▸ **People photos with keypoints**
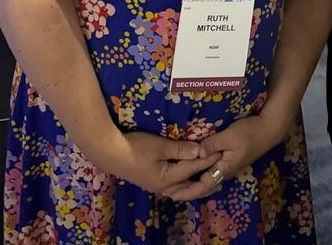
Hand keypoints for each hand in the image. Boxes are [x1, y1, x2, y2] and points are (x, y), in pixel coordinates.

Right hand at [89, 130, 221, 196]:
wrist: (110, 153)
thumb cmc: (136, 147)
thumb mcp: (160, 146)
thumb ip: (180, 149)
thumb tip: (200, 151)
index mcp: (167, 179)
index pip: (193, 168)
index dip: (208, 159)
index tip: (221, 152)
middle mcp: (164, 186)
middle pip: (189, 183)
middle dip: (204, 175)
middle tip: (219, 169)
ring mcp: (157, 185)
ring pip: (181, 185)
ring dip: (194, 179)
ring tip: (207, 174)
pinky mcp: (152, 180)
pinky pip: (174, 183)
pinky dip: (184, 178)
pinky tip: (187, 174)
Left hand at [167, 114, 283, 201]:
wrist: (268, 128)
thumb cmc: (249, 132)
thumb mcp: (230, 136)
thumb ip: (213, 144)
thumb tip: (196, 153)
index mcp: (224, 169)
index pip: (202, 187)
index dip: (186, 191)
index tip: (171, 193)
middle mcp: (224, 171)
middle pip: (203, 186)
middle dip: (186, 189)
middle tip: (169, 189)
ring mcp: (227, 166)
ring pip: (207, 179)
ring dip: (192, 182)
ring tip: (177, 181)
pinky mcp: (229, 159)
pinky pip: (211, 171)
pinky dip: (199, 172)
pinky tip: (193, 167)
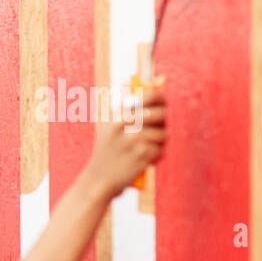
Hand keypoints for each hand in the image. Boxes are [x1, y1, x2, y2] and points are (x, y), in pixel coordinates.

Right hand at [84, 79, 166, 196]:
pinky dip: (154, 157)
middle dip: (162, 123)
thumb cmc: (107, 152)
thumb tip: (158, 80)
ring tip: (143, 149)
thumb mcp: (110, 127)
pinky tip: (142, 160)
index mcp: (118, 116)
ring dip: (158, 143)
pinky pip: (161, 150)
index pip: (148, 97)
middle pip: (161, 115)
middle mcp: (126, 126)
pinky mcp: (143, 155)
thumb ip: (131, 106)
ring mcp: (134, 140)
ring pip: (163, 134)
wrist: (98, 180)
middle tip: (155, 130)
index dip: (160, 98)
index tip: (163, 103)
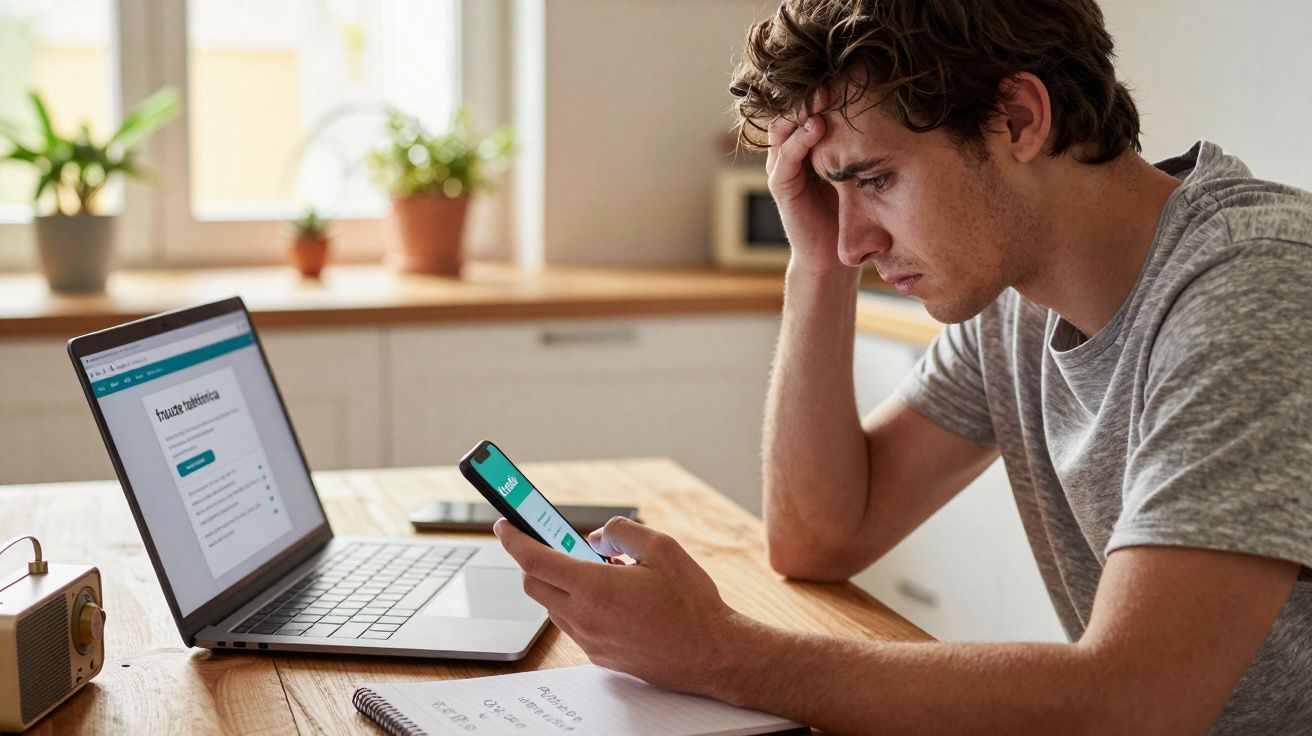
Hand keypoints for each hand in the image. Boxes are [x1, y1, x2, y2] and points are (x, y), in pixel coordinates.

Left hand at [493, 516, 742, 692]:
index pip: (535, 559)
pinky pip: (573, 626)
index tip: (505, 524)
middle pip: (533, 585)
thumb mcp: (663, 548)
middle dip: (533, 560)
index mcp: (595, 588)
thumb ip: (621, 533)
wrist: (712, 654)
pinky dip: (577, 605)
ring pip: (552, 607)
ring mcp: (591, 641)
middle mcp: (585, 618)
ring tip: (597, 570)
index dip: (513, 539)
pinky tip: (609, 596)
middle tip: (549, 543)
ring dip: (559, 584)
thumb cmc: (692, 604)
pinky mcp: (600, 657)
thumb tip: (597, 538)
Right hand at [765, 87, 842, 271]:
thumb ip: (860, 144)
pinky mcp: (781, 188)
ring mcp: (783, 170)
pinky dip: (799, 140)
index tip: (843, 74)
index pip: (806, 109)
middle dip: (807, 94)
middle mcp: (791, 155)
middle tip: (829, 76)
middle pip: (789, 113)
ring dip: (800, 111)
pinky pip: (785, 158)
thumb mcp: (859, 170)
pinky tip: (817, 127)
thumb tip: (894, 110)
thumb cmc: (852, 212)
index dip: (819, 91)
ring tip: (821, 95)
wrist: (834, 257)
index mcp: (807, 147)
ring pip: (782, 130)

▸ **Task goal**
From the records above, print only the lines between the one holding "index mcp: (595, 588)" and the one holding "middle tip: (829, 76)", inclusive, exactly as they stand.

▸ **Answer space**
index mcp: (595, 588)
thumb ip: (621, 533)
wrist: (712, 654)
pinky dip: (577, 605)
ring pip: (552, 607)
ring mcp: (591, 641)
middle mcp: (585, 618)
ring tip: (597, 570)
index dip: (513, 539)
pinky tip: (609, 596)
middle tip: (549, 543)
ring dip: (559, 584)
thumb cmc: (692, 604)
pinky mcp: (600, 657)
thumb tip: (597, 538)
Right hand at [765, 87, 842, 271]:
thumb ip: (860, 144)
pinky mcp: (781, 188)
ring mcp: (783, 170)
pinky dip: (799, 140)
index tip: (843, 74)
index pip: (806, 109)
middle dip: (807, 94)
middle mcp: (791, 155)
middle tip: (829, 76)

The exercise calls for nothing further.